REQUIRED WORK: Write the listing out again word for word, leaving each picture behind.

AVAILABLE DATA:

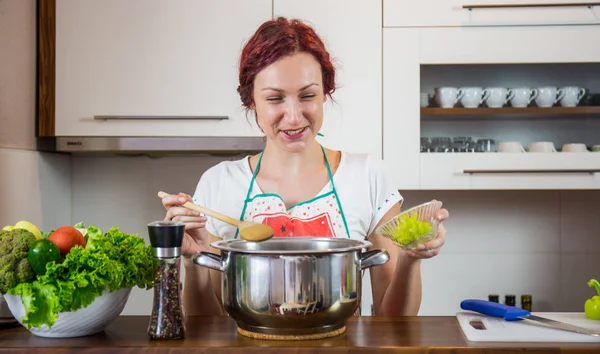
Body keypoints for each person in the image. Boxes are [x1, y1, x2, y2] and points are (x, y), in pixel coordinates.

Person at [161, 17, 449, 317]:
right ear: (251, 102)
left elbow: (394, 325)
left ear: (326, 92)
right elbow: (207, 330)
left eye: (308, 95)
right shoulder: (219, 183)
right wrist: (192, 261)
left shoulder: (367, 176)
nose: (295, 116)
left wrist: (410, 259)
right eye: (275, 98)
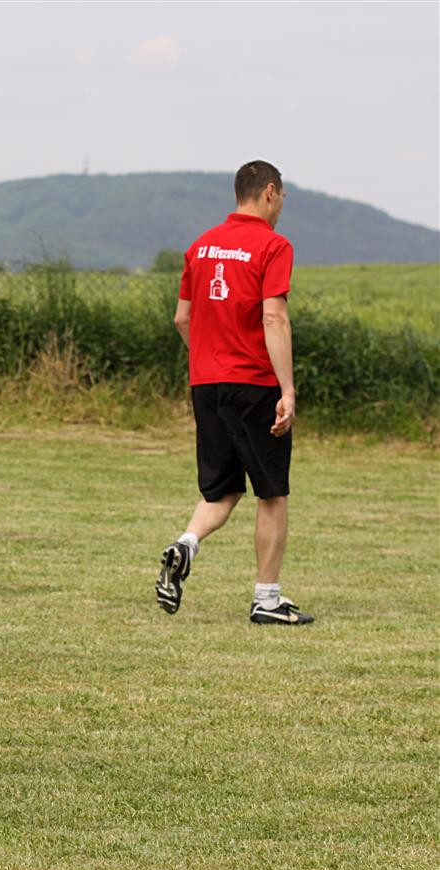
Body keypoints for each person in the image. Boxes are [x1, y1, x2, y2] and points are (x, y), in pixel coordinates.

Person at [154, 159, 314, 626]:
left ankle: (186, 544)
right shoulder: (274, 245)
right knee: (272, 493)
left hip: (207, 384)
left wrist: (209, 357)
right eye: (282, 197)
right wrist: (287, 389)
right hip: (255, 384)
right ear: (270, 192)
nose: (281, 206)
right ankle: (267, 599)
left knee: (221, 488)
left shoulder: (200, 246)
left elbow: (182, 318)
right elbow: (274, 317)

ANSWER TO THIS TASK:
Body keypoints for each person in the image. Boxes are [x1, y1, x2, y2] and points are (x, y), in pixel coordinates.

Person at [161, 17, 449, 317]:
right ear: (251, 102)
left elbow: (394, 325)
left ear: (326, 92)
right elbow: (207, 330)
left eye: (308, 95)
right shoulder: (219, 183)
right wrist: (192, 261)
left shoulder: (367, 176)
nose: (295, 116)
left wrist: (410, 259)
right eye: (275, 98)
Body keypoints for each person in the image. Boxes are [x1, y1, x2, y2] and points are (x, y), in pixel coordinates.

Person at [154, 159, 314, 626]:
left ankle: (186, 544)
right shoulder: (274, 245)
right knee: (272, 493)
left hip: (207, 384)
left wrist: (209, 357)
right eye: (282, 197)
right wrist: (287, 389)
right hip: (255, 384)
right ear: (270, 192)
nose: (281, 206)
right ankle: (267, 599)
left knee: (221, 488)
left shoulder: (200, 246)
left elbow: (182, 318)
right elbow: (274, 317)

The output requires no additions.